Could you print the stretch of lines below from the one with "поставлять Украине ракеты для Patriot" through the one with "Întrebări frecvente", exactly as they stand and without any pictures?

(Records from a collection)

============================================================

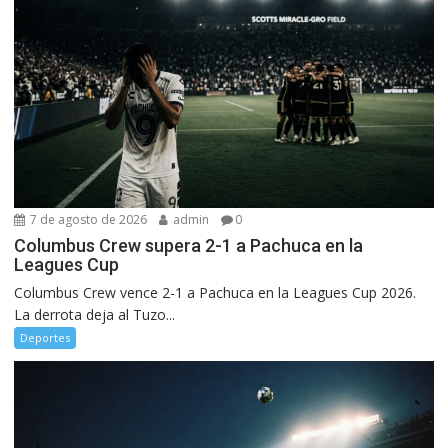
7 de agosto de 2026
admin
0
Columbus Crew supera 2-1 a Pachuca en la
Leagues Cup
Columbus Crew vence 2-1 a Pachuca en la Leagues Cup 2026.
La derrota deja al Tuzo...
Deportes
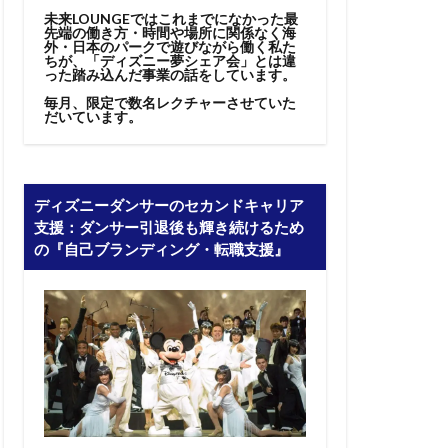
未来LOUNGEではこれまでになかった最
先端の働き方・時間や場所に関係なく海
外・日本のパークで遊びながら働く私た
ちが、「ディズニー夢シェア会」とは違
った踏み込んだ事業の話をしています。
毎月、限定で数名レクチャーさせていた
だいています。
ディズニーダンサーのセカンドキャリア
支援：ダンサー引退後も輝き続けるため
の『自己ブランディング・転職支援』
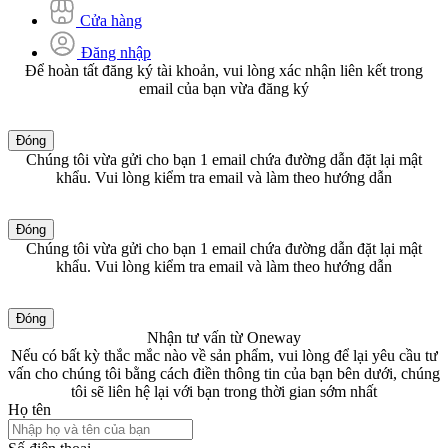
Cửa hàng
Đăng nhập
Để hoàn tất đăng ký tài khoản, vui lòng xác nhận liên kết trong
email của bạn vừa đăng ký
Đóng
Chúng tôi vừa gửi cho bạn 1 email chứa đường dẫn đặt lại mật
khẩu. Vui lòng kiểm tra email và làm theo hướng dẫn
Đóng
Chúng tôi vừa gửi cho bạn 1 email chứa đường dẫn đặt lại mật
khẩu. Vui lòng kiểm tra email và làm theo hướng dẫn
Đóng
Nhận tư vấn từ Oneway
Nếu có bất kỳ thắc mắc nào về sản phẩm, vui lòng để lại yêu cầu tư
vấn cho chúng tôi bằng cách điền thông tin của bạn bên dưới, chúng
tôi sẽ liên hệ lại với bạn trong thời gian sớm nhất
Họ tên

============================================================

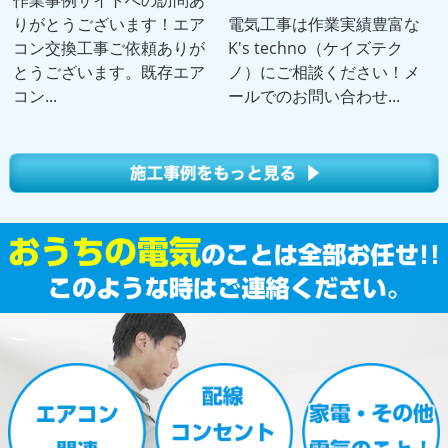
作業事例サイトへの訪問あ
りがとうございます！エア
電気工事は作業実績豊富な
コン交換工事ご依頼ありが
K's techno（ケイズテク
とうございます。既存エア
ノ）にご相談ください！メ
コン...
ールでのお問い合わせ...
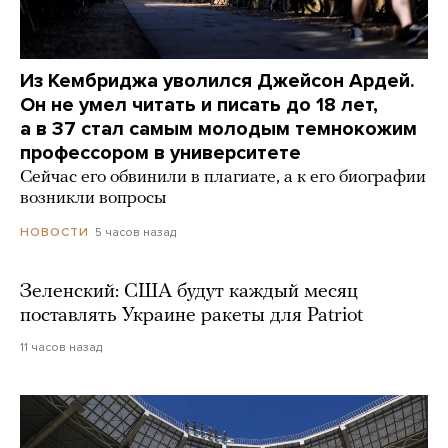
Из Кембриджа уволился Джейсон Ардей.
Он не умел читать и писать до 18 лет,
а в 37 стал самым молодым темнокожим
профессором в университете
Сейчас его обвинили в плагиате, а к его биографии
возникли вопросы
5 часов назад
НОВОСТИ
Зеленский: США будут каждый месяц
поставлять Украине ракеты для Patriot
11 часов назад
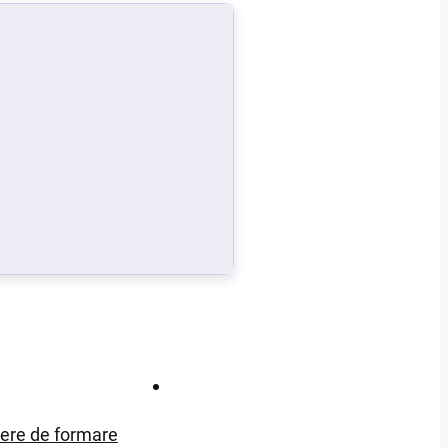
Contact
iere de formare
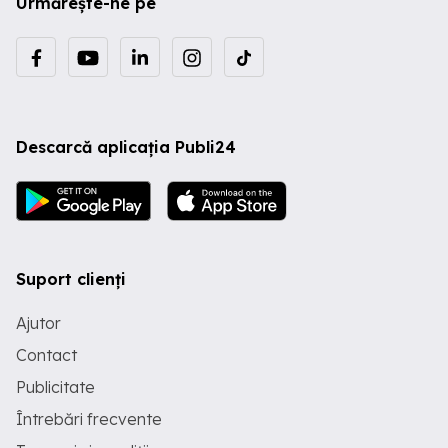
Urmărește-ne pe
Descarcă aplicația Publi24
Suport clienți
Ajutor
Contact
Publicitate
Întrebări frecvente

============================================================

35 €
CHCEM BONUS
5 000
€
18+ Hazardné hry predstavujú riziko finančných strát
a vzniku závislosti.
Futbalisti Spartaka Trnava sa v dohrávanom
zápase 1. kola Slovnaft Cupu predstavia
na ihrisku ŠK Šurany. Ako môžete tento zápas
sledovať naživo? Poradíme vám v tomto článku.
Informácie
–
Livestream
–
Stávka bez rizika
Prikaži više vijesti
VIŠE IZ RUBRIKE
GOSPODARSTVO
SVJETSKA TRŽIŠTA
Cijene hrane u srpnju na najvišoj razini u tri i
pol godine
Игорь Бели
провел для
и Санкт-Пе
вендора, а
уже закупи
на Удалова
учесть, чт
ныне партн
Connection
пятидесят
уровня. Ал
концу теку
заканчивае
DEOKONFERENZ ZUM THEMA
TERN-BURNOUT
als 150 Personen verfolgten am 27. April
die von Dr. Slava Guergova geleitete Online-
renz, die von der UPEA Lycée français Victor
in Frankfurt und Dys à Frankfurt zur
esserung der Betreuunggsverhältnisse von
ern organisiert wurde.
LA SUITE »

============================================================

_ANSWER SPACE:_
поставлять Украине ракеты для Patriot
11 часов назад
Contact
iere de formare
Urmărește-ne pe
Descarcă aplicația Publi24
Suport clienți
Ajutor
Contact
Publicitate
Întrebări frecvente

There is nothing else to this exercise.